The researchers mention that Android has all the latest Linux-like securities implemented, such as ASLR (Address Space Layout Randomization, a technique to prevent hackers from easily “guessing” what will be where in Ram. This is a technique that we believe the Vita OS uses as well since it is based on freebsd), but they were able to overcome that due to a few errors in the implementation of these security techniques.
The exploit itself will not be revealed until a patch is made for Android, but with the slow-as-hell update rate of Android devices, one has to wonder how long the vulnerability will be an actual threat.
The iOS exploit feels much straightforward, not because it was less technical, but because the hackers said they found the vulnerability AND exploited it in less than 3 weeks. They say the exploit works on the iPhone4S, the iPad, and is very likely to work on the iPhon5 as well.
More interestingly, the exploit is apparently in Webkit, the engine behind the iOS web browser. Were this is interesting and frightening is that Webkit is used by many browsers nowadays, not only the one on iOS, but Safari on PCs, Android too… (and, wink wink, the PS Vita as well).
This exploit could also represent quite a threat on unpatched devices.
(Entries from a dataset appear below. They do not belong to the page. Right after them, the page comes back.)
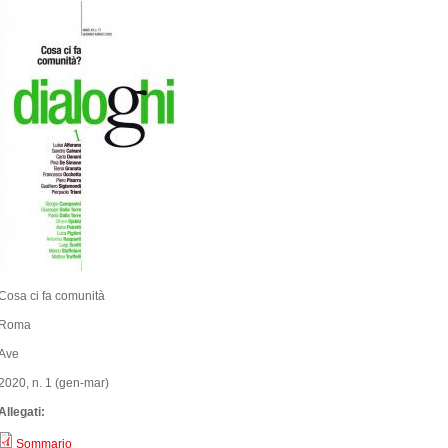
Cosa ci fa comunità
Roma
Ave
2020, n. 1 (gen-mar)
Allegati:
Sommario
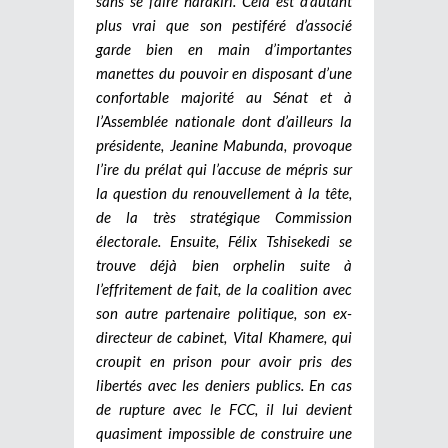
sans se faire harakiri. Cela est d’autant
plus vrai que son pestiféré d’associé
garde bien en main d’importantes
manettes du pouvoir en disposant d’une
confortable majorité au Sénat et à
l’Assemblée nationale dont d’ailleurs la
présidente, Jeanine Mabunda, provoque
l’ire du prélat qui l’accuse de mépris sur
la question du renouvellement à la tête,
de la très stratégique Commission
électorale. Ensuite, Félix Tshisekedi se
trouve déjà bien orphelin suite à
l’effritement de fait, de la coalition avec
son autre partenaire politique, son ex-
directeur de cabinet, Vital Khamere, qui
croupit en prison pour avoir pris des
libertés avec les deniers publics. En cas
de rupture avec le FCC, il lui devient
quasiment impossible de construire une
Of course, for some iPhone owners, this will probably mean a possibility to jailbreak, but this could also be a security threat leaving room for malware and other not-so-cool stuff. For Vita hackers, this could be a new entry point for a Vita native hack… historically, Sony has not been very fast at patching critical security issues on third-party components, but I don’t know how fast they would react for their latest device.